Silicon Valley real estate icon The Sobrato Organization, for instance, is offering community benefits and transportation elements worth $24 million for a 703,148-square-foot high-tech office and research-and-development campus.
The public benefits from Mountain View-based Rees Properties, which is looking to build a 190,876-square-foot office building, are valued at $8.9 million and include habitat restoration, toxic remediation and public-access improvements.
“ … our submittal is powerful in its own right,” Rees Properties President Tom Rees said in an email.
But Louise Mozingo, professor and chair of the Department of Landscape Architecture & Environmental Planning at University of California, Berkeley, described what’s happening in North Bayshore as going beyond companies competing for development rights.

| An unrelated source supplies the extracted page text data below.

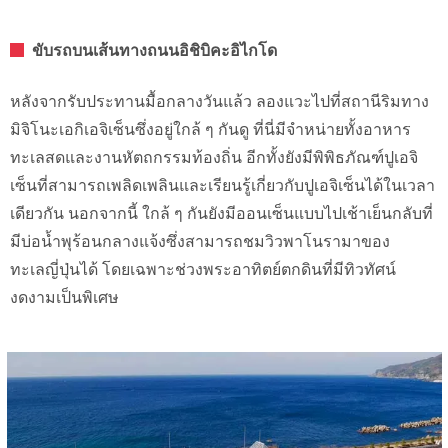
ขับรถบนเส้นทางถนนอิชิบิคะอิไกโด
หลังจากรับประทานมื้อกลางวันแล้ว ลองแวะไปที่สถานีริมทาง
มิจิโนะเอกิเอจิเซ็นซึ่งอยู่ใกล้ ๆ กันดู ที่นี่มีจำหน่ายทั้งอาหาร
ทะเลสดและงานหัตถกรรมท้องถิ่น อีกทั้งยังมีพิพิธภัณฑ์ปูเอจิ
เซ็นที่สามารถเพลิดเพลินและเรียนรู้เกี่ยวกับปูเอจิเซ็นได้ในเวลา
เดียวกัน นอกจากนี้ ใกล้ ๆ กันยังมีออนเซ็นแบบไปเช้าเย็นกลับที่
มีบ่อน้ำพุร้อนกลางแจ้งซึ่งสามารถชมวิวพาโนรามาของ
ทะเลญี่ปุ่นได้ โดยเฉพาะช่วงพระอาทิตย์ตกดินที่มีทิวทัศน์
งดงามเป็นพิเศษ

“Everyone is going to lose—the companies, public jurisdictions and environmental advocates—if they do not sit down and develop a coordinated water and energy efficient plan for densification, land use diversification and public transportation across the Silicon Valley from San Francisco to San Jose and beyond,” Mozingo said in an email.
“This is a dead-serious regional metropolitan planning issue that, if not addressed, will not be able to cope with expected population and job growth and a post-peak water and oil future,” she said. “And the post-peak water future is already here.”